Sopravvivere a un tumore prostata ha evidenti ripercussioni dal punto di vista psicologico: ne abbiamo parlato con il dottor Andrea Cocci, urologo e andrologo.
Indice rapido
Tumore prostata: qual è l’impegno del paziente e qual è l’impegno del medico?
La ricerca e le tecnologie più all’avanguardia fanno sì che al giorno d’oggi sopravvivere a un tumore alla prostata non sia un evento così raro. Al tempo stesso, però, è opportuno cercare di capire le prospettive future e soprattutto indagare le modalità con le quali esse devono essere affrontate. L’attività medica ha potuto compiere passi da gigante in questo ambito, e la mortalità per cancro è in evidente diminuzione, un po’ per la diagnosi precoce, un po’ per i progressi compiuti nello screening. Senza dimenticare, ovviamente, i miglioramenti fatti registrare nelle cure di supporto e nelle terapie. Ciò non toglie che tutti gli specialisti debbano essere consapevoli di come una persona che è sopravvissuta a un tumore alla prostata vada trattata: il che è vero non solo per l’urologo, ma anche per il medico di famiglia. Ci sono aspetti psicologici e sintomi che non possono mai essere sottovalutati.
Quali sono le prospettive future?
Secondo le stime, il numero di pazienti sopravvissuti al cancro nel 2040 sarà di circa 26 milioni. Quasi tutti saranno di età superiore ai 60 anni. È evidente che, in ragione di questo fenomeno, nuove sfide dovranno essere affrontate e nuove opportunità andranno colte, sia da parte dei pazienti e dei loro familiari, sia da parte dei medici.

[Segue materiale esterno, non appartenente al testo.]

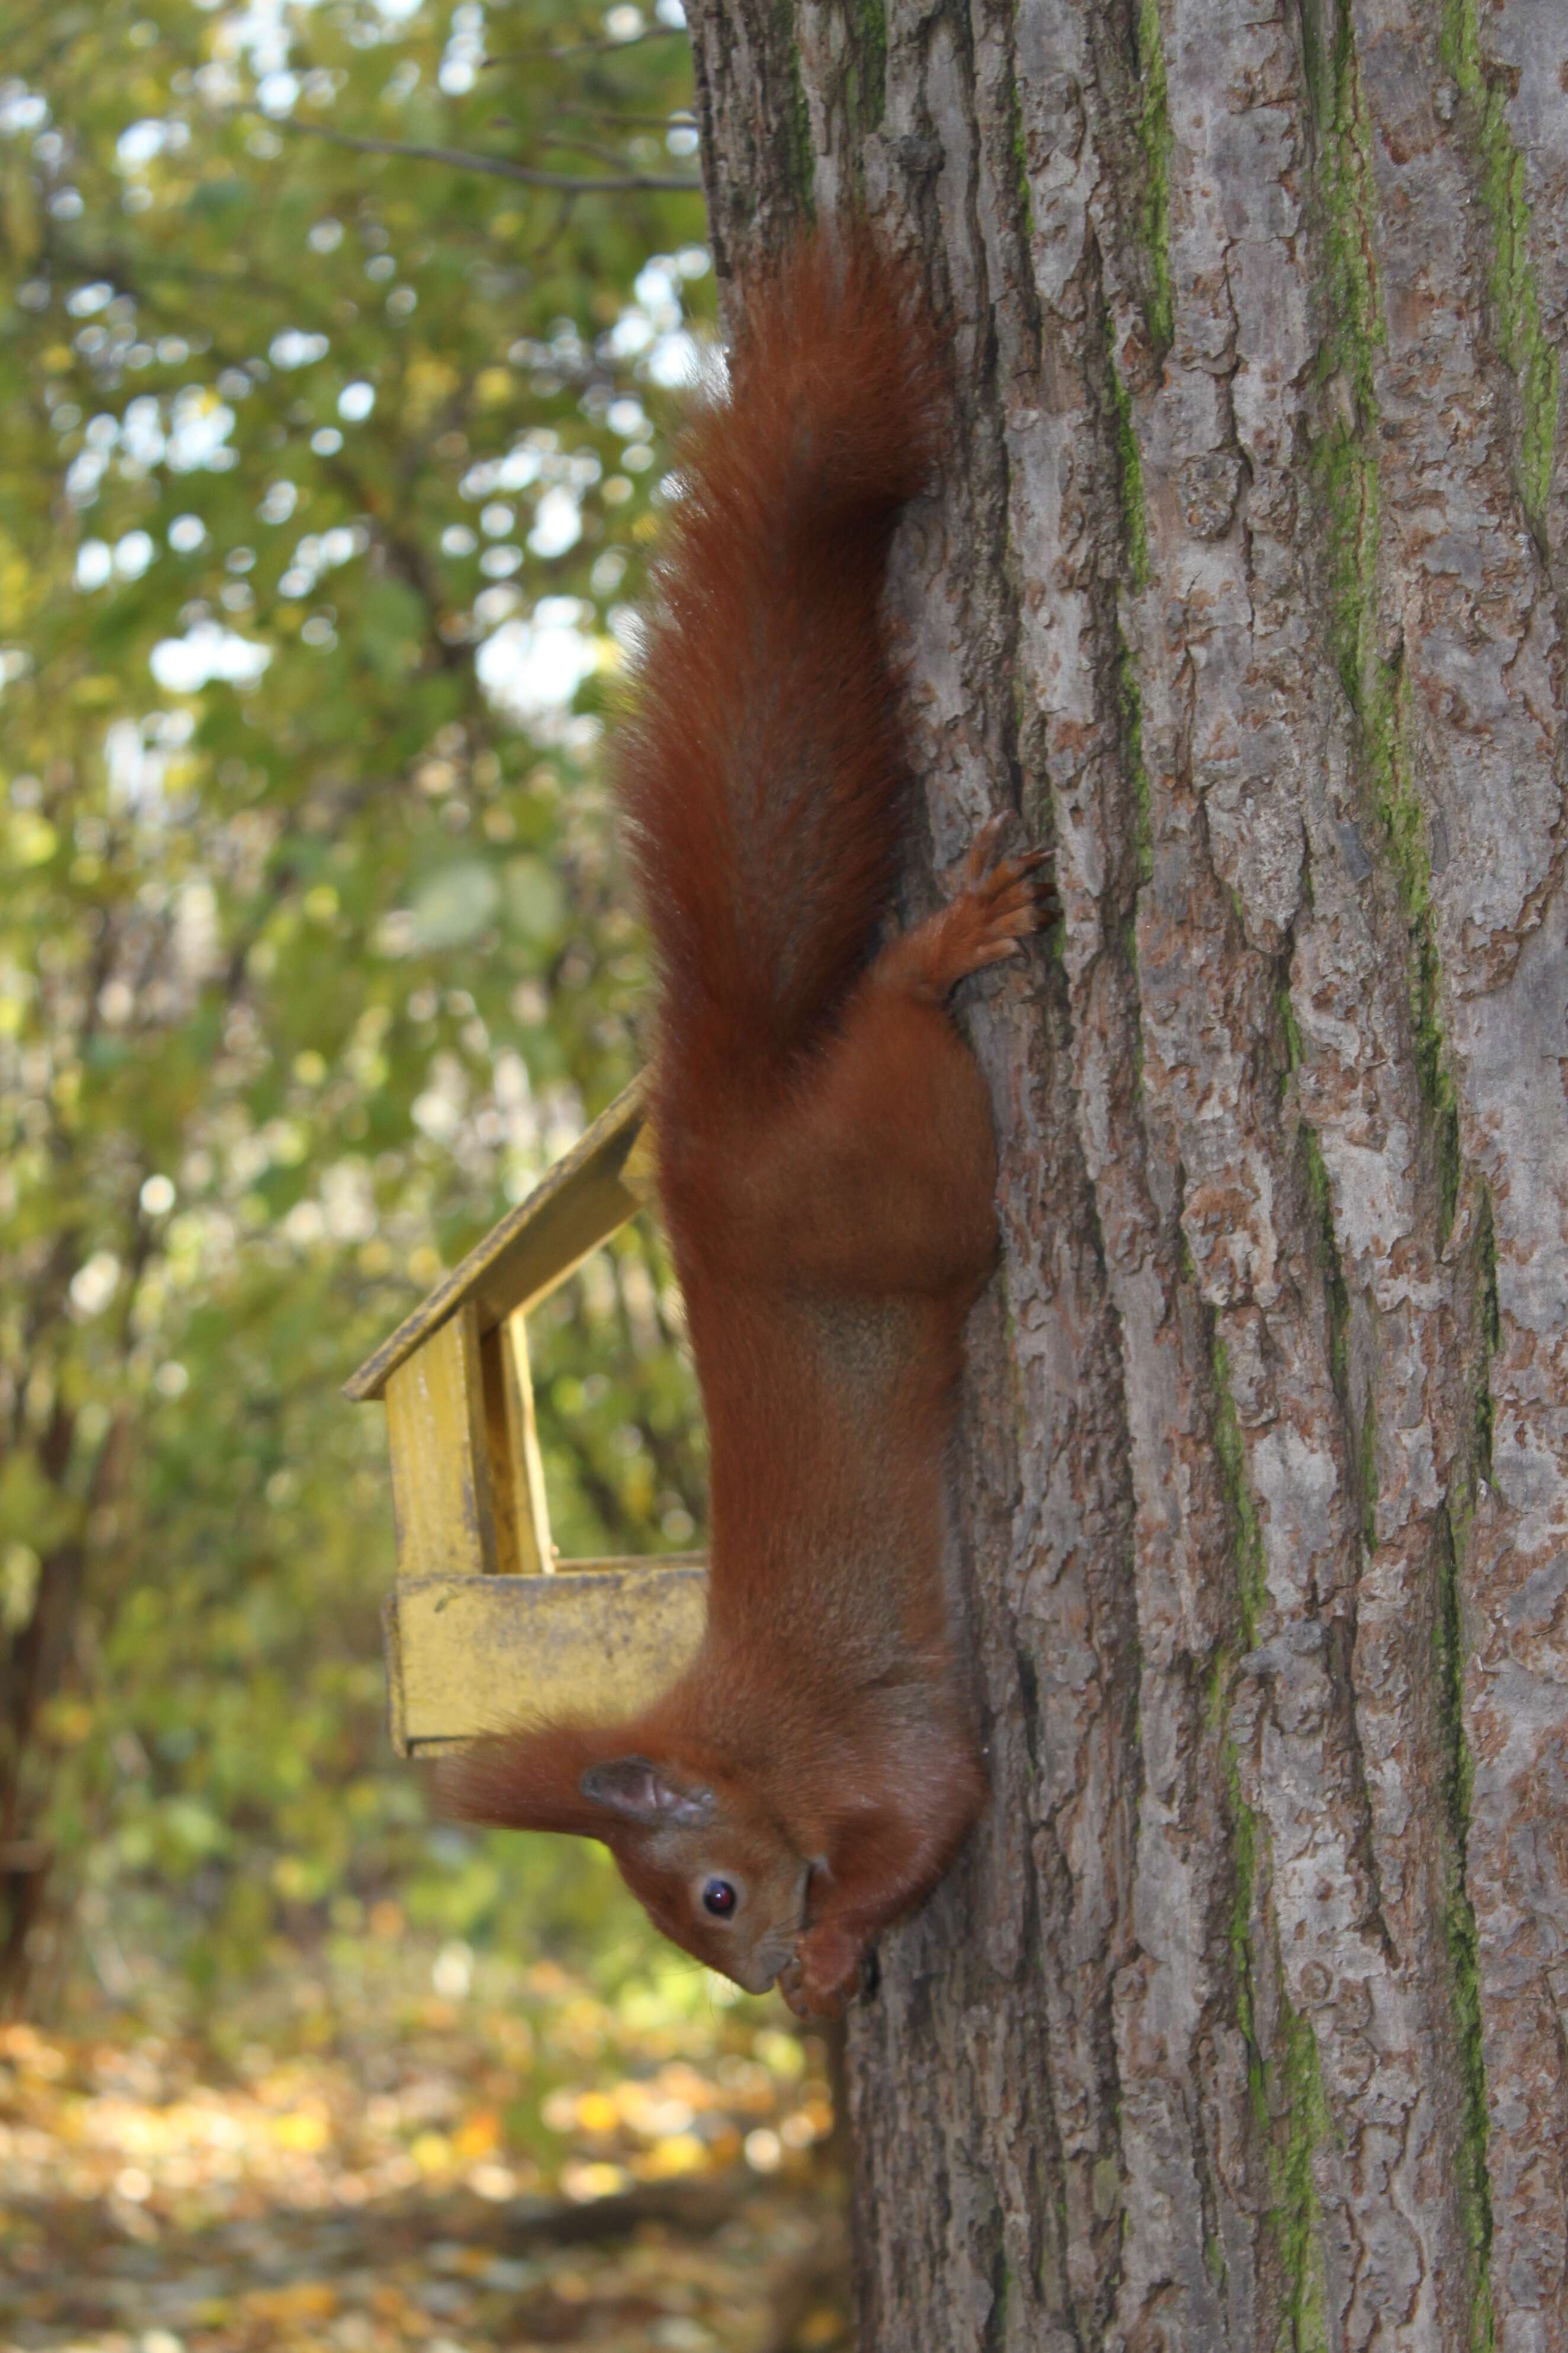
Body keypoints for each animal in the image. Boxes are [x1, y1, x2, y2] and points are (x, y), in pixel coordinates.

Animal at [435, 229, 1062, 2014]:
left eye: (709, 1898)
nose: (757, 1974)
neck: (748, 1749)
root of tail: (716, 1149)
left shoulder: (869, 1745)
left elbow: (934, 1809)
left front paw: (843, 1943)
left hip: (908, 1169)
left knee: (897, 1019)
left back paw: (941, 944)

A tal proposito, la comunità medica dovrà capire in che modo far fronte a un numero crescente di sopravvissuti al cancro alla prostata: si tratterà di individuare il metodo di approccio più appropriato e i migliori argomenti che dovranno essere affrontati.

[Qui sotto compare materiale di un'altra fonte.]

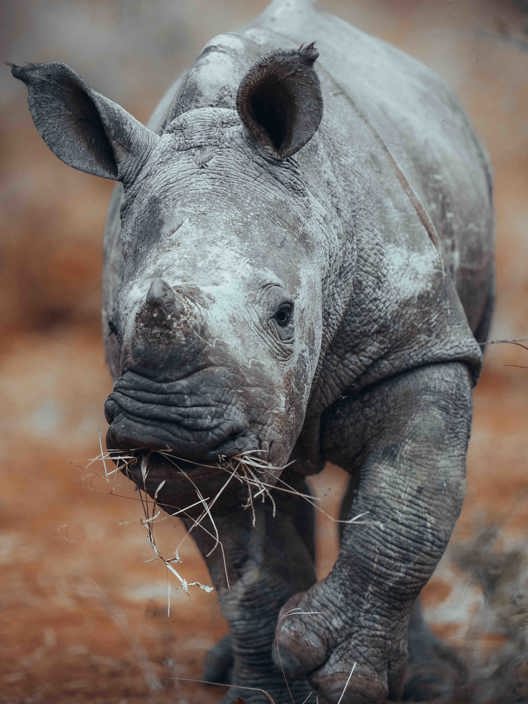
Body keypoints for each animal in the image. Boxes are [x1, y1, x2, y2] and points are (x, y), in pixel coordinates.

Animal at [12, 0, 494, 701]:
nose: (165, 426)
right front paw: (270, 687)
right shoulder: (220, 429)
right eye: (112, 324)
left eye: (284, 313)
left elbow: (407, 509)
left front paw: (337, 671)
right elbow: (246, 565)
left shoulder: (420, 349)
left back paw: (426, 678)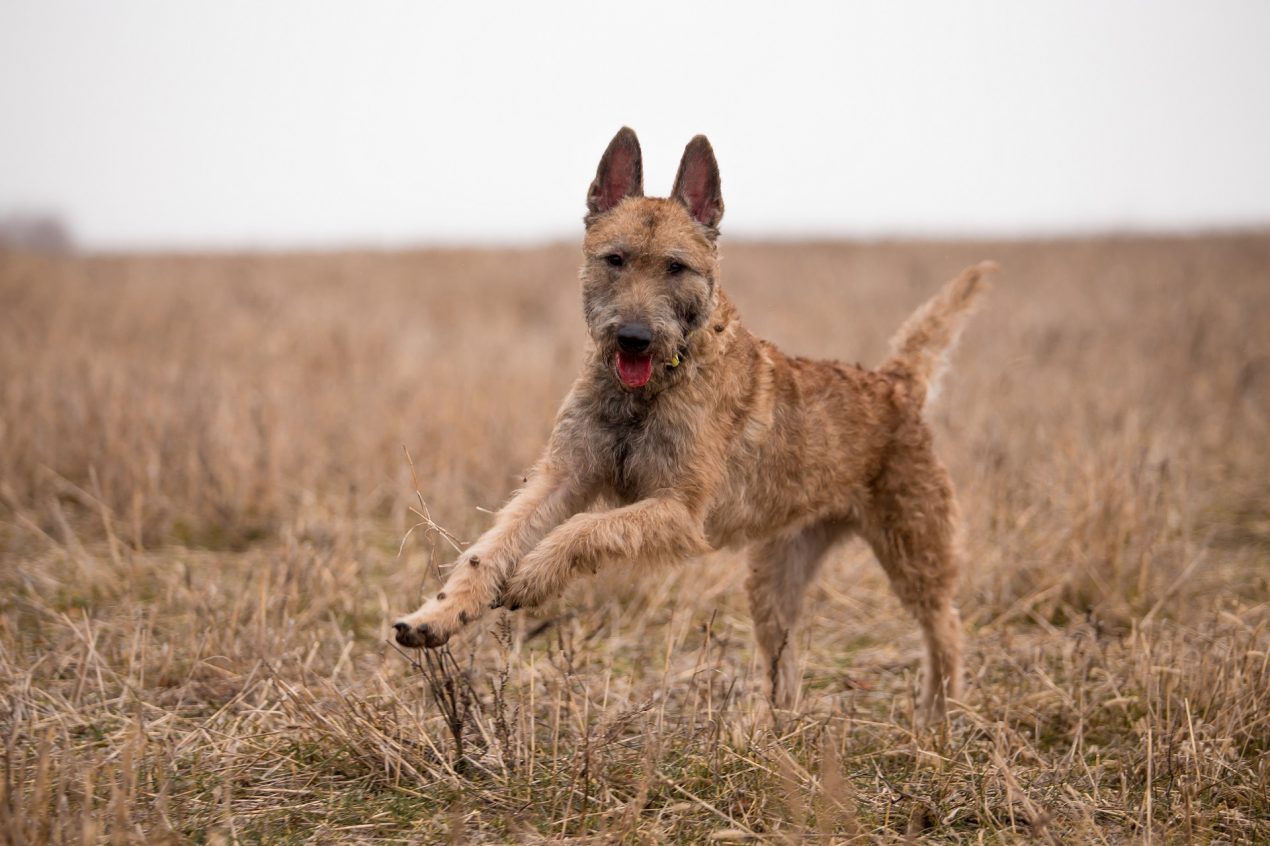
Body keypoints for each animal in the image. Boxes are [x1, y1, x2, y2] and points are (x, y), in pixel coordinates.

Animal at [393, 127, 990, 716]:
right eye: (615, 259)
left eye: (675, 267)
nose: (633, 337)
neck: (652, 388)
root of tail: (895, 383)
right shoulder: (563, 477)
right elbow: (487, 549)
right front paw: (435, 616)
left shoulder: (679, 510)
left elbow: (583, 530)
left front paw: (535, 575)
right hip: (774, 577)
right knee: (786, 663)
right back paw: (777, 729)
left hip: (916, 551)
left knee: (946, 628)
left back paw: (940, 717)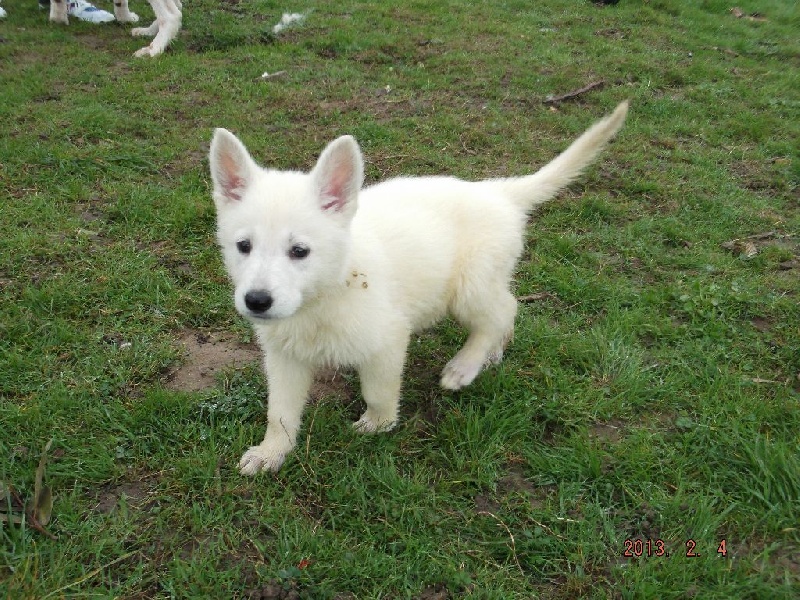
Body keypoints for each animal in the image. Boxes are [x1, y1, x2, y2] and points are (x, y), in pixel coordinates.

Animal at [49, 0, 181, 57]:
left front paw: (57, 18)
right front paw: (125, 18)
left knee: (172, 15)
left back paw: (152, 49)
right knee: (178, 8)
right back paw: (148, 31)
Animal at [209, 102, 628, 474]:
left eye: (299, 251)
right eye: (243, 246)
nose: (257, 301)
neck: (325, 294)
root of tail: (498, 193)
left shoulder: (388, 340)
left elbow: (378, 392)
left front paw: (378, 424)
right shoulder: (284, 356)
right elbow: (279, 412)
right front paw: (271, 452)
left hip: (469, 286)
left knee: (503, 311)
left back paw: (465, 365)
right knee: (504, 306)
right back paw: (493, 352)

C’è il rischio di recidiva nel caso di un tumore alla prostata?
I pazienti che sopravvivono a un tumore alla prostata ne restano segnati per l’intera vita. Questo è un aspetto di cui deve tenere conto la comunità medica: tutte le cure alle quali i pazienti sopravvissuti si sottopongono non sono altro che una continuazione della cura del tumore. Sia i medici che i pazienti, inoltre, devono sapere che è alta la probabilità di seconde neoplasie e di recidive. Si tratta di una sfida che deve essere colta non solo dal punto di vista materiale ma anche sul piano psicologico, in considerazione del timore che la malattia forni a ripresentarsi o della paura della comparsa di una nuova forma di cancro. È questo il motivo per il quale il medico deve trovare un approccio giusto e un tono adeguato per affrontare il tema.
Il paziente che cosa può fare?
Ovviamente deve seguire per quanto possibile uno stile di vita sano, il che vuol dire seguire un regime alimentare completo ed equilibrato, ma anche praticare attività fisica in maniera regolare. Ci sono, poi, diversi argomenti delicati che devono essere affrontati con attenzione: la comunicazione tra il medico e il paziente, per esempio, ma anche la prevenzione della malattia e gli effetti delle terapie sul lungo periodo. Altrettanto importante è il conseguimento del benessere, sia sul piano psicologico che a livello sociale, fermo restando che una particolare attenzione deve essere dedicata agli adolescenti e alle persone anziane. Insomma, sono molteplici le sfide di natura fisica e di carattere psicologico che devono essere affrontate da una persona che sopravvive a un tumore alla prostata, e il medico che l’ha in cura deve essere in grado di presentare tutte le conseguenze nel modo migliore, dalla disfunzione sessuale all’infertilità .
Dottor Cocci, vuole presentarsi ai nostri lettori?
Ho deciso di dedicare all’urologia la mia vita professionale, e nello specifico mi sono concentrato sulla chirurgia ricostruttiva e andrologica, come fisiologica prosecuzione degli studi universitari. Sono sempre stato appassionato di arte chirurgica e di anatomia, nutrendo un grande interesse nei confronti del processo diagnostico terapeutico da cui scaturisce la guarigione del paziente. Non va mai dimenticato che i disturbi prostatici, così come le patologie oncologiche, non colpiscono solo l’individuo, ma vanno a interferire anche sulla dimensione di coppia. Sono convinto che sia importante, più di tutto, ascoltare i pazienti e tenere conto delle loro esigenze.